YOUR TASK -
From the records below, pull out each line that contains the word "robotfejemaskiner" and copy those lines in full.

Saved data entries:
────────────────────────────────────────

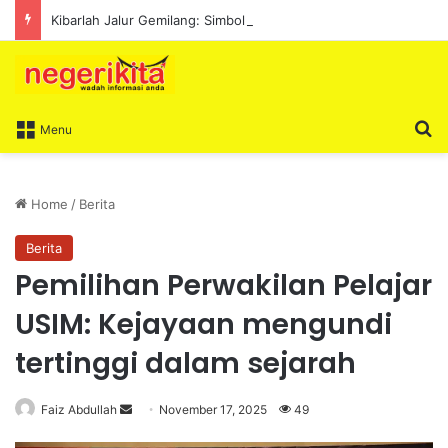
Kibarlah Jalur Gemilang: Simbol kedaulatan dan perpaduan bersama
S
Menu
Home
/
Berita
Berita
Pemilihan Perwakilan Pelajar
USIM: Kejayaan mengundi
tertinggi dalam sejarah
Faiz Abdullah
S
November 17, 2025
49
e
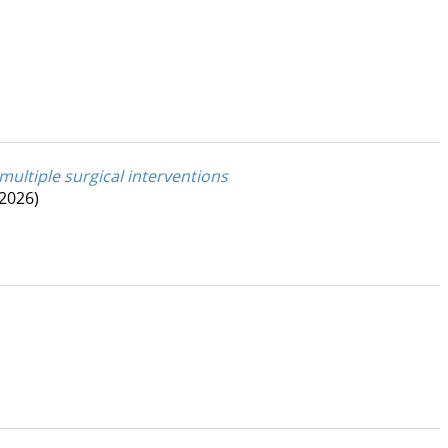
multiple surgical interventions
(2026)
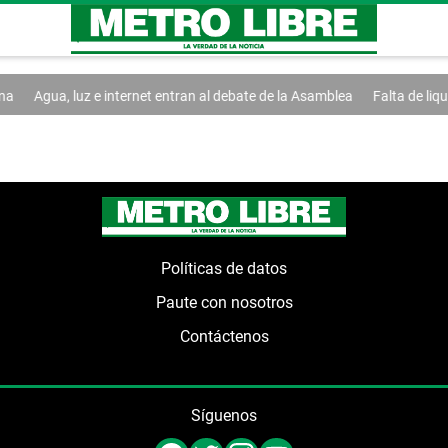
a
Agua, luz e internet entran al debate de la Asamblea
Falta de liqui
Políticas de datos
Paute con nosotros
Contáctenos
Síguenos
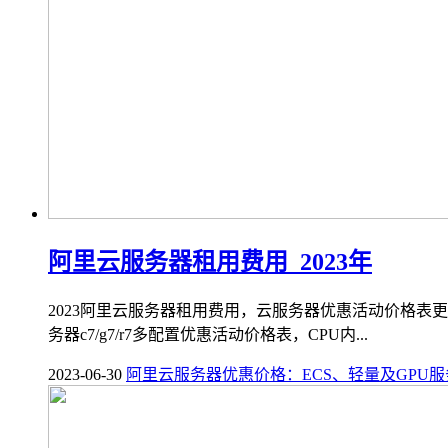
阿里云服务器租用费用_2023年
2023阿里云服务器租用费用，云服务器优惠活动价格表更新，
务器c7/g7/r7多配置优惠活动价格表，CPU内...
2023-06-30
阿里云服务器优惠价格：ECS、轻量及GPU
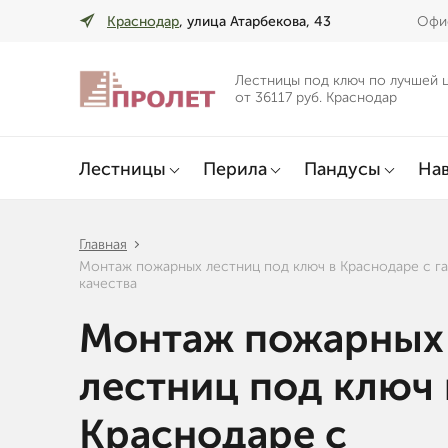
Краснодар
, улица Атарбекова, 43
Офис
Лестницы под ключ по лучшей 
от 36117 руб. Краснодар
Лестницы
Перила
Пандусы
Нав
Главная
Монтаж пожарных лестниц под ключ в Краснодаре с г
качества
Монтаж пожарных
лестниц под ключ 
Краснодаре с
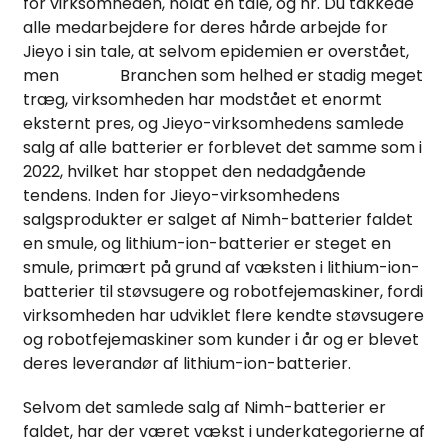
for virksomheden, holdt en tale, og hr. Du takkede
alle medarbejdere for deres hårde arbejde for
Jieyo i sin tale, at selvom epidemien er overstået,
men
Batteri
Branchen som helhed er stadig meget
træg, virksomheden har modstået et enormt
eksternt pres, og Jieyo-virksomhedens samlede
salg af alle batterier er forblevet det samme som i
2022, hvilket har stoppet den nedadgående
tendens. Inden for Jieyo-virksomhedens
salgsprodukter er salget af Nimh-batterier faldet
en smule, og lithium-ion-batterier er steget en
smule, primært på grund af væksten i lithium-ion-
n
batterier til støvsugere og robotfejemaskiner, fordi
virksomheden har udviklet flere kendte støvsugere
og robotfejemaskiner som kunder i år og er blevet
deres leverandør af lithium-ion-batterier.
Selvom det samlede salg af Nimh-batterier er
faldet, har der været vækst i underkategorierne af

────────────────────────────────────────

EXERCISE OUTPUT -
batterier til støvsugere og robotfejemaskiner, fordi
og robotfejemaskiner som kunder i år og er blevet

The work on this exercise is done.